Page:Revue des Deux Mondes - 1907 - tome 42.djvu/371

La bibliothèque libre.
Le texte de cette page a été corrigé et est conforme au fac-similé.

Tels sont les faits : il serait un peu naïf de s’en indigner, mais il convient de les constater. En présence d’une évolution si caractéristique de la politique italienne en Orient, on reconnaîtra, du moins, que le moment était étrangement choisi pour écrire : « En réalité, nous n’avons que les ennuis du Protectorat.

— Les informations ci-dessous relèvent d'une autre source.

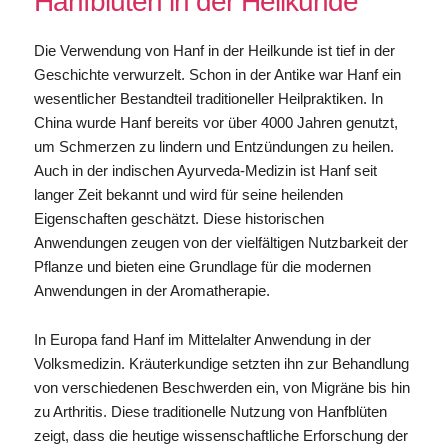
Hanfblüten in der Heilkunde
Die Verwendung von Hanf in der Heilkunde ist tief in der
Geschichte verwurzelt. Schon in der Antike war Hanf ein
wesentlicher Bestandteil traditioneller Heilpraktiken. In
China wurde Hanf bereits vor über 4000 Jahren genutzt,
um Schmerzen zu lindern und Entzündungen zu heilen.
Auch in der indischen Ayurveda-Medizin ist Hanf seit
langer Zeit bekannt und wird für seine heilenden
Eigenschaften geschätzt. Diese historischen
Anwendungen zeugen von der vielfältigen Nutzbarkeit der
Pflanze und bieten eine Grundlage für die modernen
Anwendungen in der Aromatherapie.
In Europa fand Hanf im Mittelalter Anwendung in der
Volksmedizin. Kräuterkundige setzten ihn zur Behandlung
von verschiedenen Beschwerden ein, von Migräne bis hin
zu Arthritis. Diese traditionelle Nutzung von Hanfblüten
zeigt, dass die heutige wissenschaftliche Erforschung der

Il ne faut donc pas s’étonner qu’aucune grande puissance ne songe ni à nous en dépouiller, ni à s’en emparer le jour où nous l’abandonnerions spontanément. » C’est M. de Lanessan qui a commis cette phrase dans un livre récent où il a accumulé, avec quelque ingénuité, les preuves de son ignorance des choses de l’Orient[1]. Combien il voyait plus juste et plus loin que M. de Lanessan ou que M. Combes, dans ses articles de la Neue Freie Presse, ce prophète qui s’appelait P.-J. Proudhon quand il écrivait en 1861 : « Ce que rêvent les Italiens, pleins de leurs grandioses et dramatiques souvenirs, c’est, au point de vue politique, de faire de l’Italie une sixième grande puissance ; au point de vue religieux, après avoir subordonné la Papauté au royaume, de conférer à celui-ci le protectorat de la catholicité[2] ! » La première partie de la prédiction a achevé de s’accomplir en 1870 ; la monarchie de Savoie poursuit aujourd’hui la réalisation de la seconde ; retardée parfois, comme en ces derniers mois, par les manifestations bruyantes de l’anticléricalisme italien, mais singulièrement favorisée par notre gouvernement radical. L’histoire de l’expansion européenne au dernier siècle montre qu’il y a incompatibilité profonde entre les luttes religieuses au dedans et le rayonnement au dehors. La fin du Culturkampf en Allemagne coïncide avec le début de l’essor industriel, commercial et colonial de ce pays ; l’Italie d’aujourd’hui cherche à préluder à ses progrès dans la Méditerranée par une conciliation entre les deux pouvoirs.


IV

L’essor de l’influence et du commerce allemand dans l’Empire ottoman, le développement rapide des intérêts italiens, les méthodes inédites inaugurées dans la concurrence internationale, c’est le tableau nouveau qui attire et retient l’attention de

  1. Les Missions et leur protectorat (Alcan, 1907).
  2. La Fédération et l’Unité en Italie, dans Œuvres complètes, t. XVI, p. 173. Paris, Librairie internationale, 1868, in-12.